Ingredienti per l’impasto dell’èclair:

  • 150g di farina
  • 200ml di latte
  • 50ml di panna liquida
  • 100g di burro
  • 4 uova a temperatura ambiente
  • Sale q.b.

Ingredienti per la crema al pistacchio:

  • 200ml di latte
  • 50ml di panna liquida
  • 50g di amido di riso
  • 2 tuorli
  • 60g di zucchero
  • 90g di crema di pistacchio o pasta pistacchio

Ingredienti per la glassa al lampone:

  • 100g di lamponi
  • 180g di zucchero a velo

Procedimento per l’èclair:

  • In un pentolino versare la panna liquida, il latte, il burro tagliato a cubetti e il sale, portare ad ebollizione e togliere dal fuoco.
  • Unire la farina mescolando in maniera vigorosa per evitare la formazione di grumi e rimettere sul fuoco a fiamma dolce continuando a mescolare fino a quando non si formerà una palla di composto che dovrà velare il pentolino.
  • Togliere dal fuoco e trasferirla in planetaria, quando il composto sarà più freddo iniziare a versare un uovo per volta.
  • Inserire il composto in una sac à poche con una bocchetta 10 e iniziare a formare, sopra una teglia con della carta da forno, dei bastoncini di impasto della lunghezza e larghezza di un dito.
  • Infornare a 200º per circa 15 minuti in forno statico per poi passare a una temperatura di 180º per altri 10 minuti circa senza mai aprire il forno.

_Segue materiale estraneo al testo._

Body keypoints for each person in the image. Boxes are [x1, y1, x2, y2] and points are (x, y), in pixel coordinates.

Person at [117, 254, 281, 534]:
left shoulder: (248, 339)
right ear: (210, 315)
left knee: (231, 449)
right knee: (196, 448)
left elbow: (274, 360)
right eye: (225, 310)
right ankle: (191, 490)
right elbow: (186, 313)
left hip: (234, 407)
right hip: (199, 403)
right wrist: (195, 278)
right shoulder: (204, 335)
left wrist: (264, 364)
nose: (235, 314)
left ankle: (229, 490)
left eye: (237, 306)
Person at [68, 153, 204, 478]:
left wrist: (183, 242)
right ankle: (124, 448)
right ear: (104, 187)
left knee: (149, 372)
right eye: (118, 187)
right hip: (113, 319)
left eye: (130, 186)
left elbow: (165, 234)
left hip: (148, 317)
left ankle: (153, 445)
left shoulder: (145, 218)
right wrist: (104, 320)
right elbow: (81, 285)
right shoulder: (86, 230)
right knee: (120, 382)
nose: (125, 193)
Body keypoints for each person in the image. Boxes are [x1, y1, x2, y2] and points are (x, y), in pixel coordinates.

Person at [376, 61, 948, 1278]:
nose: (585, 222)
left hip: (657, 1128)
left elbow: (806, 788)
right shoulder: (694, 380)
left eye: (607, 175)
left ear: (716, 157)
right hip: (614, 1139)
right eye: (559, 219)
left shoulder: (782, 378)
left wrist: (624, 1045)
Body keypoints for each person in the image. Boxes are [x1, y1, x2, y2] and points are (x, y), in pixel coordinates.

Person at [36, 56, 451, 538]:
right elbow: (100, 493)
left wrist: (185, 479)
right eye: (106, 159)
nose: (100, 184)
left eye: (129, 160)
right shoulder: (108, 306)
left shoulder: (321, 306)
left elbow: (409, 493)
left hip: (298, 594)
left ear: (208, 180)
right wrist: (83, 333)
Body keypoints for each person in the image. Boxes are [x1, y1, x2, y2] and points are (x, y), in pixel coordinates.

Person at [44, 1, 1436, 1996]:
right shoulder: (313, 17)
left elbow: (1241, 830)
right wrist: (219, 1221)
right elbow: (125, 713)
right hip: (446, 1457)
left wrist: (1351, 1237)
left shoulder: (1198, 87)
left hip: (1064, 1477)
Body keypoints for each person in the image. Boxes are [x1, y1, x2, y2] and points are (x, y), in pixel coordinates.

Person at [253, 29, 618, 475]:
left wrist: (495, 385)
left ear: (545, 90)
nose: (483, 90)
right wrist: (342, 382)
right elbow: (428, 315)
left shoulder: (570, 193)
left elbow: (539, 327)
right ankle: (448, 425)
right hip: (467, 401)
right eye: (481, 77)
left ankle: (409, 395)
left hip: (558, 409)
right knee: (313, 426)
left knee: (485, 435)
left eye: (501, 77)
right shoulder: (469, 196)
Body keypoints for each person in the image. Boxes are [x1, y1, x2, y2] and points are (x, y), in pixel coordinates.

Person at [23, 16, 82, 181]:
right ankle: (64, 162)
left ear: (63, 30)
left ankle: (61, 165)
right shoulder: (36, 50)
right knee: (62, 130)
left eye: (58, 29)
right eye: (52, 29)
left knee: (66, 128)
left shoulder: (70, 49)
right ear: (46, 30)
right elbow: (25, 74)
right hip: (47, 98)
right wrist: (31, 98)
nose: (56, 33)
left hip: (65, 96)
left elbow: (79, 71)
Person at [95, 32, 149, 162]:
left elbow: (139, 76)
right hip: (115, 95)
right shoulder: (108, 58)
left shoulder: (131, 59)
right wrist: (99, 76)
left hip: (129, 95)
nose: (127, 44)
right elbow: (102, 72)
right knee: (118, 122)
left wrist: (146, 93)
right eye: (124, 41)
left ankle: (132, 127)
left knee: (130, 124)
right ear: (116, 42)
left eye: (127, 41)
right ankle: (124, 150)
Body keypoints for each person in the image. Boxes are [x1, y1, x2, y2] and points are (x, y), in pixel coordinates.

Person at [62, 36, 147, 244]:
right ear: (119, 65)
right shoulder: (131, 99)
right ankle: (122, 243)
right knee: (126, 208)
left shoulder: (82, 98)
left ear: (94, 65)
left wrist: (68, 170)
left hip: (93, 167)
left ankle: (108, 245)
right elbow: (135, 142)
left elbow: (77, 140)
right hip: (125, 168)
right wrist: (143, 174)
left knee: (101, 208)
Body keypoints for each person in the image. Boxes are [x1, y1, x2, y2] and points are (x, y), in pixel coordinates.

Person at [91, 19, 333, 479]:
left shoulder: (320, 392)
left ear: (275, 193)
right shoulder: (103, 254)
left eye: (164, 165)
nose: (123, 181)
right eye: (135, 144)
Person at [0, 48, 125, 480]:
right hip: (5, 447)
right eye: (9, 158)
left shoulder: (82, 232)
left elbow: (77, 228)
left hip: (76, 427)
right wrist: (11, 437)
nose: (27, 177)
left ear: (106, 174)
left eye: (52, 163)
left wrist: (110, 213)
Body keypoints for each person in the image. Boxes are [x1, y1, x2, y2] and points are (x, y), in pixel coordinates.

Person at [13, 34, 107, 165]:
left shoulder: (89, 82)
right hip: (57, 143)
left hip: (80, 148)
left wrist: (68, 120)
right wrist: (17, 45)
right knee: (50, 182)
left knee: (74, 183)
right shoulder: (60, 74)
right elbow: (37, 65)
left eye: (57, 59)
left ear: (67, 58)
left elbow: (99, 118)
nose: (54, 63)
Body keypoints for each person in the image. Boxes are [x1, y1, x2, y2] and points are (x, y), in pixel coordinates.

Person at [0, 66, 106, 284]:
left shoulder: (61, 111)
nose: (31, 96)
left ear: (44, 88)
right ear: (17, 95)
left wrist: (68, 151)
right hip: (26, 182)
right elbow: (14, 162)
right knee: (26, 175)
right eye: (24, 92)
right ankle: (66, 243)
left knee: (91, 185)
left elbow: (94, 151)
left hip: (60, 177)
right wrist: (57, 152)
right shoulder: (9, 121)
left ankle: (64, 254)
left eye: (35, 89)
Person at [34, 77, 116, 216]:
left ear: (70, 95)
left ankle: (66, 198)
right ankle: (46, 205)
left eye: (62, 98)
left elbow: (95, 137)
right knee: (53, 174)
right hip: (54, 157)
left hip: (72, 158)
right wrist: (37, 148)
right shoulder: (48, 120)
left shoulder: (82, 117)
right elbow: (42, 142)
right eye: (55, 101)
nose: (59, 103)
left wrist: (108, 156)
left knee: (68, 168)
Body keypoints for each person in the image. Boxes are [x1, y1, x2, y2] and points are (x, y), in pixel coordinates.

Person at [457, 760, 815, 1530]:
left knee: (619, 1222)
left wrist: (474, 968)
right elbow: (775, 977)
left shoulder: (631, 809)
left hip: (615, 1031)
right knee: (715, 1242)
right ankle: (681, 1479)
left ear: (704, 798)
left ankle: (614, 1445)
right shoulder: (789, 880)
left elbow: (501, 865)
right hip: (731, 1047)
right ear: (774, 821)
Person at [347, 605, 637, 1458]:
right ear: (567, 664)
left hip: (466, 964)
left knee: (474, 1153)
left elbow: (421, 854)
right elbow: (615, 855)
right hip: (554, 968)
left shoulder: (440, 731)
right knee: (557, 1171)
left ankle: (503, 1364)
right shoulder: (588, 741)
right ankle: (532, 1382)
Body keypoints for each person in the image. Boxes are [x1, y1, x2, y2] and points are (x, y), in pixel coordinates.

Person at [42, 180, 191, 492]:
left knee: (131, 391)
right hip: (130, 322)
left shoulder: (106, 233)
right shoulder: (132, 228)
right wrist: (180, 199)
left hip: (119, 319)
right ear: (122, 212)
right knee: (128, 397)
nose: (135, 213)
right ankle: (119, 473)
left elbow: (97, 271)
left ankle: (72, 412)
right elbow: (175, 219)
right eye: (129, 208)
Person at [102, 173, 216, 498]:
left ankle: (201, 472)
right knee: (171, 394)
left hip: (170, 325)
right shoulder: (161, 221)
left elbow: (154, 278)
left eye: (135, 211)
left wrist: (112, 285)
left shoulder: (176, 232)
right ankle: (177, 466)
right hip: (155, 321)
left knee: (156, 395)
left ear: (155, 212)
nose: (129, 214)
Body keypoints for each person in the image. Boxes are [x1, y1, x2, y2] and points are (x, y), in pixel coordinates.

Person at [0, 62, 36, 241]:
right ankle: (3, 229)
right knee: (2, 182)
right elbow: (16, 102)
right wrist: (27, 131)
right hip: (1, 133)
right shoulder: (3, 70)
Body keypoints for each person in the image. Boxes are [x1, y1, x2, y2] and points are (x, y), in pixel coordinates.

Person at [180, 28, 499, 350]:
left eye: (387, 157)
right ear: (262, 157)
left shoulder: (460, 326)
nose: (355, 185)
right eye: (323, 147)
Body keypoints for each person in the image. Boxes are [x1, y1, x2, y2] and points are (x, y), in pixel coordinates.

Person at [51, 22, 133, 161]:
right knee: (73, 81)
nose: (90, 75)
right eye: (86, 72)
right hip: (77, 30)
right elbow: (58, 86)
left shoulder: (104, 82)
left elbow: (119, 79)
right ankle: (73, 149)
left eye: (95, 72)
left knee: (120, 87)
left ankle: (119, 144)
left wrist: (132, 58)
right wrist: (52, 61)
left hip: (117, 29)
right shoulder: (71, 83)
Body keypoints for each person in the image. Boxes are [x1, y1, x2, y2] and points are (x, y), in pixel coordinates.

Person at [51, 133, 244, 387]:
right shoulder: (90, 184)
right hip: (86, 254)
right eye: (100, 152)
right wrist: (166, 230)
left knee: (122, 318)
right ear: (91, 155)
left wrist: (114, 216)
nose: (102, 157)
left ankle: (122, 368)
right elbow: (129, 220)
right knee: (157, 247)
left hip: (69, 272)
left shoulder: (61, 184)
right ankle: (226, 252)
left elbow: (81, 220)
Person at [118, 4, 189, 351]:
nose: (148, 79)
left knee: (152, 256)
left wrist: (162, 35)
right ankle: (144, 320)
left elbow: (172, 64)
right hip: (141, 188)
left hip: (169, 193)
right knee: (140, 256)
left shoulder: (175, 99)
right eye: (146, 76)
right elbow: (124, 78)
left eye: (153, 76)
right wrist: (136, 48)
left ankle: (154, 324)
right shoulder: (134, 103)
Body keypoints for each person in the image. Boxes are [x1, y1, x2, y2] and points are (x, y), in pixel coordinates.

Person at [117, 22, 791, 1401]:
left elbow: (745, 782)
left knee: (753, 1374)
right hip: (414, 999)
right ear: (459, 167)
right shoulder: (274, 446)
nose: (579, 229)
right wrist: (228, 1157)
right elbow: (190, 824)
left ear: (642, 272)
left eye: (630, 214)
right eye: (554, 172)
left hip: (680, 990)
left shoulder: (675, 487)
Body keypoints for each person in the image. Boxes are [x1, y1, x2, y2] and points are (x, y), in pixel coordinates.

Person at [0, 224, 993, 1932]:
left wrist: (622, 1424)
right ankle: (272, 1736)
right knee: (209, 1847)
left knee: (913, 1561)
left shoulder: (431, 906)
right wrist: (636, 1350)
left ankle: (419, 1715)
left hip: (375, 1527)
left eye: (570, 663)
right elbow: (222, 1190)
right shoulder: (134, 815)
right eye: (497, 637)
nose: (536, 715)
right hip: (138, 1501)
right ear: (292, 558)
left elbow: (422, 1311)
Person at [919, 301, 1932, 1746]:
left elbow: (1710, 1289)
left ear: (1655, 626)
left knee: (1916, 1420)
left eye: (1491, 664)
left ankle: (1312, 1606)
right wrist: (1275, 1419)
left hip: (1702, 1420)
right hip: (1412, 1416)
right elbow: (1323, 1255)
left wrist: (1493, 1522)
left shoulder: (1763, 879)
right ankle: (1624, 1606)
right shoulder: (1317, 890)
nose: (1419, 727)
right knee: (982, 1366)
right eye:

Procedimento per la crema pasticciera al pistacchio:

  • In un pentolino versare il latte e la panna, portare a ebollizione.
  • In una ciotola sbattere le uova con lo zucchero e l’amido di riso.
  • Versare, poco per volta, il latte e la panna caldi sul composto di tuorli, zucchero e amido e riportare tutto sul fuoco tenendo la fiamma bassa e continuando a mescolare fin quando la crema non si sarà addensata.
  • Togliere dal fuoco, unire la crema di pistacchio o la pasta di pistacchio e lavorare con le fruste elettriche o in planetaria.
  • Lasciare raffreddare la crema con la pellicola alimentare a contatto.

Procedimento per la glassa al lampone:

  • Frullare i lamponi per ottenere il cucco, se si vuole si può colare il succo con una garza.
  • Unire al succo lo zucchero a velo e mescolare energicamente per sciogliere i grumi.

Assemblaggio dell’éclair:

  • Farcire i gusci di Pasta Choux con la crema al pistacchio precedentemente versata all’interno di una sac à poche facendo un piccolo foro alla base.
  • Immergere la parte superiore, quello non bucata dall’inserimento della crema, nella glassa al lampone. Se si desidera si può mettere della granella al pistacchio sopra la glassa.